後藤さんの協力を得て放送した3本の「クローズアップ現代」はいずれもイラク戦争に関連したものだったが、そこには戦争が近づく中で緊迫する市民生活、イラク北部に逃れ難民となったクルド人家族の不安、そして戦争終結後、アメリカの占領統治のもと高まっていった反米感情と治安悪化の実態が後藤さんのカメラで生々しくとらえられていた。「私はイラン・イラク戦争で息子をすでに2人失った。子供をこれ以上失いたくないから逃げてきたのだ」と話す悲しげな母親のインタビューが印象に残っている。

イラク戦争の報道は、アメリカのネットワークテレビなど大手メディアが侵攻するアメリカ軍に同行してイラクに入り、バグダッド進軍の”生中継”が行われた一方で、砲弾の脅威にさらされたイラクの人々が置かれていた状況については報道も少なく、そのありさまは想像しにくくなっていた。そうした中で後藤さんは、現地の人々に寄り添った取材を続けていたのだ。

この本を手にしたとき、後藤健二さんと湯川遥菜さんの間に黒装束姿でナイフを手にして立っていたジハーディ・ジョン、2人を殺害したあの常軌を逸した残忍なテロリストのことを知りたいとは思えず、読むことにためらいがあったのは事実だ。しかしその逡巡する気持ちの中で、後藤さんはきっと、知ってほしい、読んで欲しいと願っているのではと思いはじめ、その心の声に従った。

もしもあの時、彼の訴えを伝えていれば…

ロバート・バーカイクはインディペンデント紙の記者として、イギリスに暮らす数多くのイスラム教徒の若者たちを取材していた。イスラム教徒とイギリスの諜報機関MI5との間に緊張が高まっていることを伝えていたが、その時に取材した若者の一人がのちにジハーディ・ジョンとなった人物だと気がつかされたのは、BBCがジハーディ・ジョンはモハメド・エムワジというクウェートからの移民だと報道した後だった。取材しても番組や記事から最終的に落ちていく素材は多々あるものだ。諜報機関に人生を台無しにされ、これからの人生も邪魔されようとしているとのエムワジの訴えは、結局、紙面化されることはなかった。

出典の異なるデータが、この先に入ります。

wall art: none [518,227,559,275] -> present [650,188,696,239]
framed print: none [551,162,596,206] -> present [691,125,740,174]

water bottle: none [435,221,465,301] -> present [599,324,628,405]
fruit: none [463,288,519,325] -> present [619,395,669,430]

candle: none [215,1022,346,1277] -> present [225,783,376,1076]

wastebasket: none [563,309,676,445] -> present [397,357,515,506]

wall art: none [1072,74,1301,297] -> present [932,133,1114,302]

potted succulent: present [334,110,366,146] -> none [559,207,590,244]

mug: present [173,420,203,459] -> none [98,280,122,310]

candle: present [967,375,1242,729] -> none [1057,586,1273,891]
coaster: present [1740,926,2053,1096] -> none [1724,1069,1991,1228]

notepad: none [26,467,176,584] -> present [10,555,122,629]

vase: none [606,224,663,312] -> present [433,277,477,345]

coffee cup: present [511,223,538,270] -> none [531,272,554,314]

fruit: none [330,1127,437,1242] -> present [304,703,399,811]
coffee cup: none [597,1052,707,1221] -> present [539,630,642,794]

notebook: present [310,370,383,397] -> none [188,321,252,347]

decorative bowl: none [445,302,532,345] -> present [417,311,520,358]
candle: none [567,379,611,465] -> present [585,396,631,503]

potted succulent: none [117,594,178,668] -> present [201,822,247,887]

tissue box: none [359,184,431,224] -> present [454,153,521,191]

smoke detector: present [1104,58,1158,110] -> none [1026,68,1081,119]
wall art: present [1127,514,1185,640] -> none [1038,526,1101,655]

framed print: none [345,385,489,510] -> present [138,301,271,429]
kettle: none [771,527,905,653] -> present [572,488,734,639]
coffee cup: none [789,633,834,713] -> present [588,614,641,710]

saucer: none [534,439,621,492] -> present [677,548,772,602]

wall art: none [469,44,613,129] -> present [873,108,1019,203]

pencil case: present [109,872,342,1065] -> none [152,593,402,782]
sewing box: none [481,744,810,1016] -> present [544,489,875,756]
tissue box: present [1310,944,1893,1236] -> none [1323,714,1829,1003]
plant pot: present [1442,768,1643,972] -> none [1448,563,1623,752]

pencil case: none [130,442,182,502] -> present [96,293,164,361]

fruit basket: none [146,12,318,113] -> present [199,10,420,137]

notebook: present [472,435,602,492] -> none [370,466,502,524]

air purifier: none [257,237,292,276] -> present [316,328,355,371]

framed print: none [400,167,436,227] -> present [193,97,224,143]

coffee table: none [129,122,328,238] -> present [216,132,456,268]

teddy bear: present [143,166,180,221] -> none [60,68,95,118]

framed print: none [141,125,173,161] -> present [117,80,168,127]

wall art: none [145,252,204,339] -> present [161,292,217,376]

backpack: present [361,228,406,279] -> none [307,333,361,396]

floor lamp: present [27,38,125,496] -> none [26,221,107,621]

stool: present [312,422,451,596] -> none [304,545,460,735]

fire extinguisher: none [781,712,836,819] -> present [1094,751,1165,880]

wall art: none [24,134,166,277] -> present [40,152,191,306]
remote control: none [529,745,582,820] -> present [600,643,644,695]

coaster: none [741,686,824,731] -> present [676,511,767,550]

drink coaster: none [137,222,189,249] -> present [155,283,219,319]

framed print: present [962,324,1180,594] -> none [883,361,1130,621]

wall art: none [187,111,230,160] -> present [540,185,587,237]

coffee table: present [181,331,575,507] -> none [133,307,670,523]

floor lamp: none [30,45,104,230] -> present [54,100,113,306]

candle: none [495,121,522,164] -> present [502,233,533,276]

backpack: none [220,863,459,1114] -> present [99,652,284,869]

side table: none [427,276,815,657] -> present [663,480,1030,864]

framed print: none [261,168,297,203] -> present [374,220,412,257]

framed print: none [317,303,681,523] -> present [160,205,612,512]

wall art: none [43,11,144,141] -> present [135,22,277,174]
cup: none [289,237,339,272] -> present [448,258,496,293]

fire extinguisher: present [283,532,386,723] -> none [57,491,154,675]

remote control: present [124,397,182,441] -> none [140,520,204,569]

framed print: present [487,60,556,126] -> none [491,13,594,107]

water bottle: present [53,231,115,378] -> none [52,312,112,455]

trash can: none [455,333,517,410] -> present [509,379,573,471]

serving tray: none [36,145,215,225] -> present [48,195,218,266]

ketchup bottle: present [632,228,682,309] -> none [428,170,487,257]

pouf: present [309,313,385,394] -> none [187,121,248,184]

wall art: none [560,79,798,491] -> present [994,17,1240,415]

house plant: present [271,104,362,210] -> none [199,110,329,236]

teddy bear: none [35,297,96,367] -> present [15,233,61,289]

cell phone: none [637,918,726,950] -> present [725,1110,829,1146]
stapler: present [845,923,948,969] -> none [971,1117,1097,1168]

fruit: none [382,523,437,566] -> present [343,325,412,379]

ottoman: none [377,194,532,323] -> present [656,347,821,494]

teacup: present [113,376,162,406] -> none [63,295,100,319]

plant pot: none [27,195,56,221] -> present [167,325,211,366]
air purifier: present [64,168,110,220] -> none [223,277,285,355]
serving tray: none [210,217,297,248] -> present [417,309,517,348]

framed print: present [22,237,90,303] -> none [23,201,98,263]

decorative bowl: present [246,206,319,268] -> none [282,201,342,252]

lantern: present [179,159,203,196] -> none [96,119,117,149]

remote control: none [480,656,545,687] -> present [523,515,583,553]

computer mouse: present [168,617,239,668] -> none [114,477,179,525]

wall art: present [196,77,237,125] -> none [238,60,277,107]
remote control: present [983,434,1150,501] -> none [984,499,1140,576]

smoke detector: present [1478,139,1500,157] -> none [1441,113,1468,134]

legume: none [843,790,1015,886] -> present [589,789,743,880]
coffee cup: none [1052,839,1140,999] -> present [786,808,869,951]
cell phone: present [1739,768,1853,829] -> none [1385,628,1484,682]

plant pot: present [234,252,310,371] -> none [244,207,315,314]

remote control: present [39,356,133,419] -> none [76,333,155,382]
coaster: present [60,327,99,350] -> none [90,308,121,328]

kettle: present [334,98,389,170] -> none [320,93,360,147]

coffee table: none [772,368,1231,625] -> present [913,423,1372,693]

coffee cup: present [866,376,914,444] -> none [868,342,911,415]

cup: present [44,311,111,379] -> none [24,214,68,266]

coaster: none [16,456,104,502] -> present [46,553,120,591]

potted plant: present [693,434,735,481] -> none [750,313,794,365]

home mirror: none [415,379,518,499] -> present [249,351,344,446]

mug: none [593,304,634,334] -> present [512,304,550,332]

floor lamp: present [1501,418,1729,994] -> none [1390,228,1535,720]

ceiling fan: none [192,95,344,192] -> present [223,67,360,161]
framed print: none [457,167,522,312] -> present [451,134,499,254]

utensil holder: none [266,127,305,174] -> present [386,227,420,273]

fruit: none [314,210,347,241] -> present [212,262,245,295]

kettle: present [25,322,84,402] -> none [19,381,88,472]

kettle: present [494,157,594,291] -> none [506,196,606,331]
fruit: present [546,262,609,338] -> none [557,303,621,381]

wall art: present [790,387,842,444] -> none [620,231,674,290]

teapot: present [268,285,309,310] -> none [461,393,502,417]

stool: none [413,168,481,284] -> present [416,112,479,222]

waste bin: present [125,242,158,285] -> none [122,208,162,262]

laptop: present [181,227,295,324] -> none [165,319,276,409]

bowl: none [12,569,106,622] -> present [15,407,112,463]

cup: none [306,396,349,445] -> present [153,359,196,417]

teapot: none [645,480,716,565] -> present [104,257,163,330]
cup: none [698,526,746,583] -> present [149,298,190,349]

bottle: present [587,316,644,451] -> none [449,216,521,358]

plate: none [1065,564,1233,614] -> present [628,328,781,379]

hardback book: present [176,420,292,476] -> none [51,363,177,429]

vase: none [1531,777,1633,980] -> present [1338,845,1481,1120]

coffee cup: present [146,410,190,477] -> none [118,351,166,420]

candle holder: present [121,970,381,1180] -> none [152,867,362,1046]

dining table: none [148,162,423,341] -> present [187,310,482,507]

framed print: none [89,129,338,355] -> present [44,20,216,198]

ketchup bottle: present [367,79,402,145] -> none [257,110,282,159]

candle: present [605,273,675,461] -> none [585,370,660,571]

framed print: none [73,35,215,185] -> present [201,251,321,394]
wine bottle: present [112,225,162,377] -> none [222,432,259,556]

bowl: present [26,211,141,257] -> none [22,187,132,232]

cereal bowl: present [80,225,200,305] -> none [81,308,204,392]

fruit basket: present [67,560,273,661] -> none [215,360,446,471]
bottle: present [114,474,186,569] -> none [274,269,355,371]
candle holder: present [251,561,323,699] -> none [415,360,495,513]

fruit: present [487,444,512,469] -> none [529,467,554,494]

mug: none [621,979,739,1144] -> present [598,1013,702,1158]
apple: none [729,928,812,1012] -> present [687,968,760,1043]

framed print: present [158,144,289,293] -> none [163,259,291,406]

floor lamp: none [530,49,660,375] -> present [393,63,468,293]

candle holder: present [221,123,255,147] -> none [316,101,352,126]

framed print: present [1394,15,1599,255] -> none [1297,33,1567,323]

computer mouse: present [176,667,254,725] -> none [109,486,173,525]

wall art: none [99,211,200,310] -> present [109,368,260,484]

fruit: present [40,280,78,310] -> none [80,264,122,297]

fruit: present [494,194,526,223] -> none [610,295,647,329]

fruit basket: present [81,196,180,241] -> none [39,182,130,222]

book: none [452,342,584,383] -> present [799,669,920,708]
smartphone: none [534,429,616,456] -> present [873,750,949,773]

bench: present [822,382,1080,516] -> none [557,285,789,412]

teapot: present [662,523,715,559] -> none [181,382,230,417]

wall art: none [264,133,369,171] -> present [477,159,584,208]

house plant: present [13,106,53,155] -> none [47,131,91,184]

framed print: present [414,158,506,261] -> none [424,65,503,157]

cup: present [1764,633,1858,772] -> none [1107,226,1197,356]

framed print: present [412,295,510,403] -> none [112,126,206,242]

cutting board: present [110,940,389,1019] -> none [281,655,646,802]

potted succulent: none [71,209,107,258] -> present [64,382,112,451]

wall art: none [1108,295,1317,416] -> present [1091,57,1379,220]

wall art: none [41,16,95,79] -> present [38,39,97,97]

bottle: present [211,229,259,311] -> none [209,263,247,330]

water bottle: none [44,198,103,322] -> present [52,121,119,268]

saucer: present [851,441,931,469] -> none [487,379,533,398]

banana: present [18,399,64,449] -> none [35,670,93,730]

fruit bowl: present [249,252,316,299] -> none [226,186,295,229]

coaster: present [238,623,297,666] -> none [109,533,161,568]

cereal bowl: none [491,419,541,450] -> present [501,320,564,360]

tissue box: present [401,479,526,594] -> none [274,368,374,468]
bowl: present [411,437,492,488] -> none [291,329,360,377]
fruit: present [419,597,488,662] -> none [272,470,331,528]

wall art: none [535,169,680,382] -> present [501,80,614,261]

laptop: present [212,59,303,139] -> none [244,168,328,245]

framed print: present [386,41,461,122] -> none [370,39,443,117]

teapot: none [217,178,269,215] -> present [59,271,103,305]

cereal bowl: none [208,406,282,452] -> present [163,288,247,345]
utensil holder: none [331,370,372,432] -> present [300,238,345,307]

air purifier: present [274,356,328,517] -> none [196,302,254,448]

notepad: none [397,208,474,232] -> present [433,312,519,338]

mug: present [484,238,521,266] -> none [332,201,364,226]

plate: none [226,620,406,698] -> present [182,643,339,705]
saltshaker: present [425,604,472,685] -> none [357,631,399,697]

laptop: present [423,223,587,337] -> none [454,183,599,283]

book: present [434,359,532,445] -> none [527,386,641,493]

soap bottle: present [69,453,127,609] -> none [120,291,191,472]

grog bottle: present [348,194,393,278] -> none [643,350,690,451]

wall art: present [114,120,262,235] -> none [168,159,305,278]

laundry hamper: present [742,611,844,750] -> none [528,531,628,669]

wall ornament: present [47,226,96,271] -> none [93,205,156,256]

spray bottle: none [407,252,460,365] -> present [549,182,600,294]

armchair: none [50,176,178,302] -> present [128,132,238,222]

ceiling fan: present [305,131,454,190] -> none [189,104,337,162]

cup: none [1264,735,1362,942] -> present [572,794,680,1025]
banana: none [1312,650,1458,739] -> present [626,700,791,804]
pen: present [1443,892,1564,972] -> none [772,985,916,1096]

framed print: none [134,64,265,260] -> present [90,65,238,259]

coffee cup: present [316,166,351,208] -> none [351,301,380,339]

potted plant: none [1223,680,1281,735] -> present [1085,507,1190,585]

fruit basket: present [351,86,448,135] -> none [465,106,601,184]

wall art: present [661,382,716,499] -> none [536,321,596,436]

「もしもあの時、彼の訴えを伝えていればその後の彼の生き方を変えられただろうか」。自分が取材した、治安当局との問題を過剰なまでに心配する、おどおどとした若者が、世界中で恐れられる冷酷な処刑人になっていたことを知ったとき、その声を伝えなかったジャーナリストは重苦しい自問自答を続けたに違いない。そしてその中から、この著作に結実することになるエムワジの軌跡、なぜ、どのようにして「ジハーディ・ジョン」になったのかの取材が始まる。

どこでテロが起きるかわからないという恐怖が作り出す社会の空気や、過激主義を徹底的に防止しようという治安当局の戦略が、テロの相次ぐ都市に暮らすイスラム教徒の若者たちにどのような影響をもたらしているのか、私たちにはほとんど伝わっていない。

2005年のロンドンでのテロ以降、英国の諜報機関や警察は、先鋭化したイスラム教徒がひそかにテロ攻撃を企てていないかと、「危険な人物」をリストアップし、イスラム教徒の詳細な個人情報を収集し、コミュニティの結びつきを記録することを始めた。ひとたび監視対象になれば出国しても監視の目が光る。エムワジも交友グループにテロリストの活動拠点であるソマリアに出入りしている者がいたため当局の監視対象に入る。